1. Acceptable range for BP (systolic / diastolic mmHg):

- For Cohorts A and B: 85-130 / 45-90

- For Cohort C: 80-120 / 40-80 b) Acceptable range for HR:

- For Cohort A: 55 to 100 bpm

- For Cohort B: 60 to 120 bpm

- For Cohort C: 70 to 160 bpm

- Use of any experimental or investigational drug or device within 30 days prior to
dosing with study drug

- Consumption of methylxanthine-containing products such as caffeinated coffee,
tea, caffeinated soft drinks, cocoa or chocolate in the 48 hours prior to dosing

- Aminophylline or theophylline use within 24 hours, dipyridamole use within 48
hours prior to dosing.

- History of alcohol abuse or drug addiction, as determined by the Investigator

- Currently smokes more than 5 cigarettes or equivalent per day, and if eligible
for the study, would not be able to abstain from smoking from midnight prior to
dosing until the end of the study period

- Positive urine drug screen at the screening visit, including amphetamines,
barbiturates, cannabinoids, cocaine, ethanol and opiates.
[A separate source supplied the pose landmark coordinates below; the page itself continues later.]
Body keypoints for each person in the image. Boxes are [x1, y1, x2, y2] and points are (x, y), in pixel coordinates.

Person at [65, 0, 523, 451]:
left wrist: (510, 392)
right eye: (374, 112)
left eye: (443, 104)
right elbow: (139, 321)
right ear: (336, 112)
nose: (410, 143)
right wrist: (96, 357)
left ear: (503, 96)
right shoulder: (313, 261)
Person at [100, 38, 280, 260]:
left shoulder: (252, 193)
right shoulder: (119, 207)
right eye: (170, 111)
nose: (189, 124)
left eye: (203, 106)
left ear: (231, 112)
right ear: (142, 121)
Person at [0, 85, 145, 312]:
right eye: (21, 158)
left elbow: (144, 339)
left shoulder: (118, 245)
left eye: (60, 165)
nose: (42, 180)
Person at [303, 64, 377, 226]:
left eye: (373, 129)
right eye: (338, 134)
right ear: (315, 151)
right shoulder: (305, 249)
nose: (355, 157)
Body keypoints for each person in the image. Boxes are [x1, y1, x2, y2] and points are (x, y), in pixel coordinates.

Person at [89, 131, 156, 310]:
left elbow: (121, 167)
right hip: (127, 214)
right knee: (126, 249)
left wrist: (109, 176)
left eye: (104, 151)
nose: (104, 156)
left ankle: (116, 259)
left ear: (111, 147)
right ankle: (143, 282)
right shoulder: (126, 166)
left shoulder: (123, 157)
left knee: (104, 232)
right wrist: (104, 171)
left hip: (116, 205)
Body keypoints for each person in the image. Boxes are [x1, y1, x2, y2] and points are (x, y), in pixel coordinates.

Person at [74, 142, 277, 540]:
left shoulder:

This will be performed
for all patients in Cohort A and those patients at age-appropriate risk in
Cohorts B and C, as determined by the investigator.
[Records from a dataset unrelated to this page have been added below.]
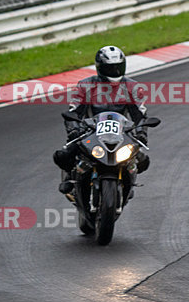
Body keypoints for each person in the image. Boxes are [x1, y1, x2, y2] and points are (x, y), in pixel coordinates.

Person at [53, 45, 150, 194]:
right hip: (90, 130)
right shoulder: (86, 85)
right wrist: (73, 130)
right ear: (100, 67)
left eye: (118, 67)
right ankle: (70, 180)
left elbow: (140, 114)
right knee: (63, 155)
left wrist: (141, 132)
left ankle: (128, 181)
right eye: (111, 68)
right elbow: (74, 111)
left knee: (143, 160)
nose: (115, 72)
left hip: (121, 131)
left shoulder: (132, 87)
Note: If the patient is currently receiving prescribed medications containing any of these
ingredients, re-screening can only be considered if found acceptable based on the best
medical judgement of the investigator and after discussion with the medical monitor.
Otherwise, patients with a positive urine drug test will be considered a screen failure.